**Work to be completed:** Transcribe the records in their entirety, exactly as given.

**Material to process:**
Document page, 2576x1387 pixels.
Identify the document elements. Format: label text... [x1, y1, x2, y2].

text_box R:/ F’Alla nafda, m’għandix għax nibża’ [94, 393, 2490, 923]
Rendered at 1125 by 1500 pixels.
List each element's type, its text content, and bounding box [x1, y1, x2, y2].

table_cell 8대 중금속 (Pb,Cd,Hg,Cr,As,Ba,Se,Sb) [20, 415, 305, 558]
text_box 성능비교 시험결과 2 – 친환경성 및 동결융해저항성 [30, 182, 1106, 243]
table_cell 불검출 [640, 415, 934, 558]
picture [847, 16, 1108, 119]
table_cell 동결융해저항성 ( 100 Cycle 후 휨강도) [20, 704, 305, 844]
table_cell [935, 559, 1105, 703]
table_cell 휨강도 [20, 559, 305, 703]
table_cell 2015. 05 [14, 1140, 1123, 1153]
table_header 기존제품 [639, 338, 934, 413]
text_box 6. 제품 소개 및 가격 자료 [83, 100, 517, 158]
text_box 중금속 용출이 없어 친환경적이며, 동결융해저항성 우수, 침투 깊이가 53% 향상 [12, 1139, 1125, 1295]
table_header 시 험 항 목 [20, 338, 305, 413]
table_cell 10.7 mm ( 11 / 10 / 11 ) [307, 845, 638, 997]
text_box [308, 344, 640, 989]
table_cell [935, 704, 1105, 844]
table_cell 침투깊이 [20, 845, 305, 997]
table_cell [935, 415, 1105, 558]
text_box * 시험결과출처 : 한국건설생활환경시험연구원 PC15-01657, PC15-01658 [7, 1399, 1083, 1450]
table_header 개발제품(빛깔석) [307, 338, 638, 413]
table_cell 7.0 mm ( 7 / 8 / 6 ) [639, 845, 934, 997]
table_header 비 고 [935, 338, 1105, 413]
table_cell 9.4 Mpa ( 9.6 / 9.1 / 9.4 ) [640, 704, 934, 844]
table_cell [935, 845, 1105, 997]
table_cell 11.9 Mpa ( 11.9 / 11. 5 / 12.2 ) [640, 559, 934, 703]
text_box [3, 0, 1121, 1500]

**Worked solution:**
Document page, 2576x1387 pixels.
Identify the document elements. Format: label text... [x1, y1, x2, y2].

text_box R:/ F’Alla nafda, m’għandix għax nibża’ [94, 393, 2490, 923]
Rendered at 1125 by 1500 pixels.
List each element's type, its text content, and bounding box [x1, y1, x2, y2].

table_cell 8대 중금속 (Pb,Cd,Hg,Cr,As,Ba,Se,Sb) [20, 415, 305, 558]
text_box 성능비교 시험결과 2 – 친환경성 및 동결융해저항성 [30, 182, 1106, 243]
table_cell 불검출 [640, 415, 934, 558]
picture [847, 16, 1108, 119]
table_cell 동결융해저항성 ( 100 Cycle 후 휨강도) [20, 704, 305, 844]
table_cell [935, 559, 1105, 703]
table_cell 휨강도 [20, 559, 305, 703]
table_cell 2015. 05 [14, 1140, 1123, 1153]
table_header 기존제품 [639, 338, 934, 413]
text_box 6. 제품 소개 및 가격 자료 [83, 100, 517, 158]
text_box 중금속 용출이 없어 친환경적이며, 동결융해저항성 우수, 침투 깊이가 53% 향상 [12, 1139, 1125, 1295]
table_header 시 험 항 목 [20, 338, 305, 413]
table_cell 10.7 mm ( 11 / 10 / 11 ) [307, 845, 638, 997]
text_box [308, 344, 640, 989]
table_cell [935, 704, 1105, 844]
table_cell 침투깊이 [20, 845, 305, 997]
table_cell [935, 415, 1105, 558]
text_box * 시험결과출처 : 한국건설생활환경시험연구원 PC15-01657, PC15-01658 [7, 1399, 1083, 1450]
table_header 개발제품(빛깔석) [307, 338, 638, 413]
table_cell 7.0 mm ( 7 / 8 / 6 ) [639, 845, 934, 997]
table_header 비 고 [935, 338, 1105, 413]
table_cell 9.4 Mpa ( 9.6 / 9.1 / 9.4 ) [640, 704, 934, 844]
table_cell [935, 845, 1105, 997]
table_cell 11.9 Mpa ( 11.9 / 11. 5 / 12.2 ) [640, 559, 934, 703]
text_box [3, 0, 1121, 1500]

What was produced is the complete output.